As we are now counting the days to the primaries and caucuses in January, I’m assuming that voters will become more focused on the candidates, both Democratic and Republican, and where they stand on the issues that are most important to them.
As you can probably guess from reading my columns, I tend to lean just a teensy little bit to the left in my politics!
I’ve paid a lot of attention to where the Democrats stand on issues that impact women, regardless of their political affiliation of those women — work/family balance, the Family and Medical Leave Act, Roe v. Wade, child care, and health care for mothers and children, just to a name a few.
So, in fairness, I thought I should take a quick tour of some of the candidates’ official websites to see what they’ve chosen to highlight in terms of issues that would resonate with women voters.
And I have to say, I was shocked.At least from what they’ve got on their sites, it seems like the Republicans aren’t very interested in women.
As for the Democrats, they all have places on their websites to address the so-called “women’s issues.” John Edwards has his Promise for American Women. Chris Dodd wrote the Family and Medical Leave Act. Hillary Clinton is calling herself a “Champion for Women.” Joe Biden has a whole section on his website called “Empowering Women to Take Charge.”
So I assumed that the GOP candidates would have similar topics on their sites.
I’m still looking.
Sure, they’ve included those buzz words “family” and “life,” but the main focus is on the war and the economy.

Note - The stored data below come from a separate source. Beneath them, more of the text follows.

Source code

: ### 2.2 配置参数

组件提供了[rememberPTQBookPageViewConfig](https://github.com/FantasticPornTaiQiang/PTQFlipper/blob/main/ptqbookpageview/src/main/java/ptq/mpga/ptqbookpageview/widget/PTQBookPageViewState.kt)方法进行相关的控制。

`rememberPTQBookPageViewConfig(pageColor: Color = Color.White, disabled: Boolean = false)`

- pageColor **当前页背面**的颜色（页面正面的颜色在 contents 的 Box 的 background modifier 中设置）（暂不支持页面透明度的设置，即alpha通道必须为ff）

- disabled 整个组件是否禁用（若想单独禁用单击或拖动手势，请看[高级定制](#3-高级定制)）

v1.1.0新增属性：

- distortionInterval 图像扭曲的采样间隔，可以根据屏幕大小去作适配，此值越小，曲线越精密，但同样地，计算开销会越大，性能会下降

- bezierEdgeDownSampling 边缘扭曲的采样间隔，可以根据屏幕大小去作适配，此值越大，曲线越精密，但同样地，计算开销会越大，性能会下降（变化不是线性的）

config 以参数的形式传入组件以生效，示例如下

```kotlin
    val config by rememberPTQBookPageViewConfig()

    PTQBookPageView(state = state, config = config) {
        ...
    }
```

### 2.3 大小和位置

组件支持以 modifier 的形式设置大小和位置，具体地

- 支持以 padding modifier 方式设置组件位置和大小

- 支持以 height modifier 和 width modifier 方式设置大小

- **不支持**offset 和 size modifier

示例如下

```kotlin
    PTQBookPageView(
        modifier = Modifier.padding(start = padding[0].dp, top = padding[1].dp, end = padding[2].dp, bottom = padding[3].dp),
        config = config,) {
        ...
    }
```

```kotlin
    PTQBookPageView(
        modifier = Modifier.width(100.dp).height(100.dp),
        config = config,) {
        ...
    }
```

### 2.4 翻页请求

Of course those are incredibly important issues, but since women voters are the acknowledged key to the election this political season, wouldn’t you think that a few of them would devote a little web space to explaining their positions on helping women, and families, solve the practical problems we all face in our lives? And where do they stand on another important agenda item — children??
I’m a little afraid they’re not thinking about it.

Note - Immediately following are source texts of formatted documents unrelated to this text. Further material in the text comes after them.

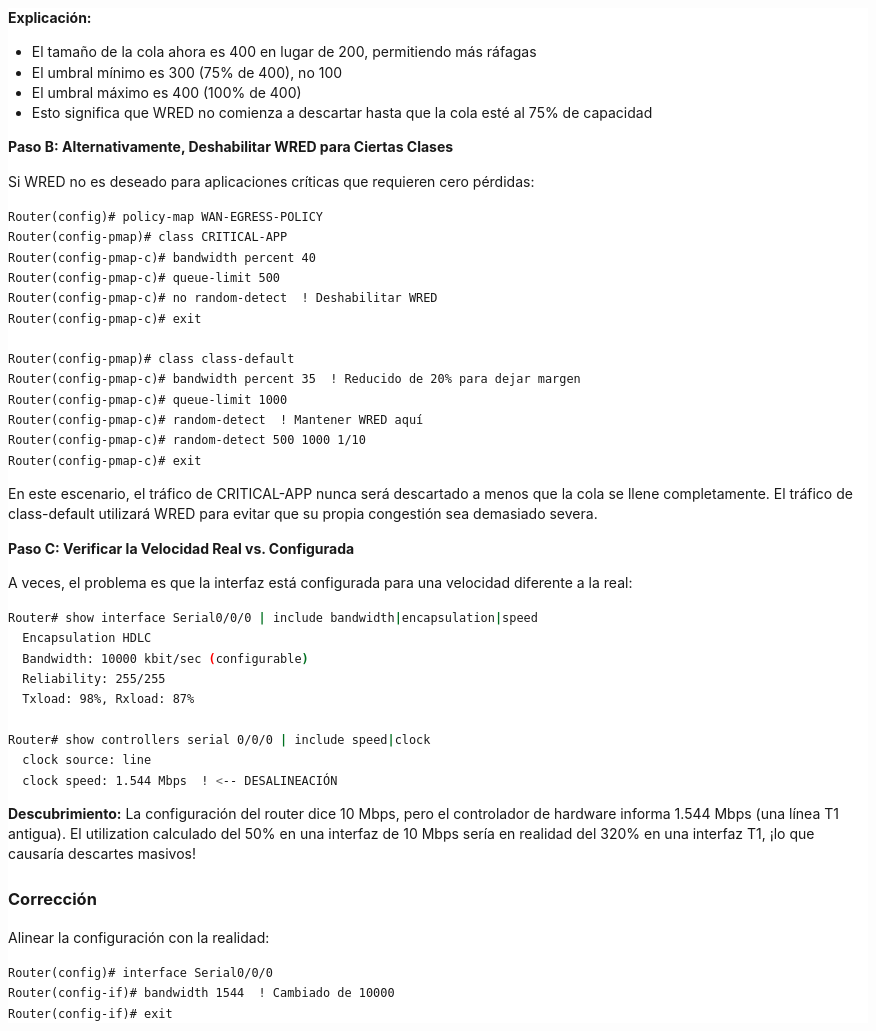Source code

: **Explicación:**
- El tamaño de la cola ahora es 400 en lugar de 200, permitiendo más ráfagas
- El umbral mínimo es 300 (75% de 400), no 100
- El umbral máximo es 400 (100% de 400)
- Esto significa que WRED no comienza a descartar hasta que la cola esté al 75% de capacidad

**Paso B: Alternativamente, Deshabilitar WRED para Ciertas Clases**

Si WRED no es deseado para aplicaciones críticas que requieren cero pérdidas:

```
Router(config)# policy-map WAN-EGRESS-POLICY
Router(config-pmap)# class CRITICAL-APP
Router(config-pmap-c)# bandwidth percent 40
Router(config-pmap-c)# queue-limit 500
Router(config-pmap-c)# no random-detect  ! Deshabilitar WRED
Router(config-pmap-c)# exit

Router(config-pmap)# class class-default
Router(config-pmap-c)# bandwidth percent 35  ! Reducido de 20% para dejar margen
Router(config-pmap-c)# queue-limit 1000
Router(config-pmap-c)# random-detect  ! Mantener WRED aquí
Router(config-pmap-c)# random-detect 500 1000 1/10
Router(config-pmap-c)# exit
```

En este escenario, el tráfico de CRITICAL-APP nunca será descartado a menos que la cola se llene completamente. El tráfico de class-default utilizará WRED para evitar que su propia congestión sea demasiado severa.

**Paso C: Verificar la Velocidad Real vs. Configurada**

A veces, el problema es que la interfaz está configurada para una velocidad diferente a la real:

```bash
Router# show interface Serial0/0/0 | include bandwidth|encapsulation|speed
  Encapsulation HDLC
  Bandwidth: 10000 kbit/sec (configurable)
  Reliability: 255/255
  Txload: 98%, Rxload: 87%

Router# show controllers serial 0/0/0 | include speed|clock
  clock source: line
  clock speed: 1.544 Mbps  ! <-- DESALINEACIÓN
```

**Descubrimiento:** La configuración del router dice 10 Mbps, pero el controlador de hardware informa 1.544 Mbps (una línea T1 antigua). El utilization calculado del 50% en una interfaz de 10 Mbps sería en realidad del 320% en una interfaz T1, ¡lo que causaría descartes masivos!

### Corrección

Alinear la configuración con la realidad:

```
Router(config)# interface Serial0/0/0
Router(config-if)# bandwidth 1544  ! Cambiado de 10000
Router(config-if)# exit
```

Mike Huckabee talks about “Faith and Politics” and “The Sanctity of Life,” but I don’t see a mention of working moms.
Mitt Romney places “Defeating the Jihadists” above most other issues on his site, but I didn’t see anything about the FMLA.
Rudy Guiliani? John McCain? Fred Thompson? None have a separate agenda item on their sites about women, as the Democrats do.
So what’s that all about? I’m sure somewhere in a speech or written release, the Republican candidates have uttered some words on this topic. But why have they left that information off their websites — the best and easiest place for a voter to get the information they’re looking for?
Republicans, if you want some of us women to vote for you (sorry, it won’t be me, but I know they’re out there), maybe you should spend a little time thinking about what’s important to women voters.
Even though you may think otherwise, this isn’t all about you.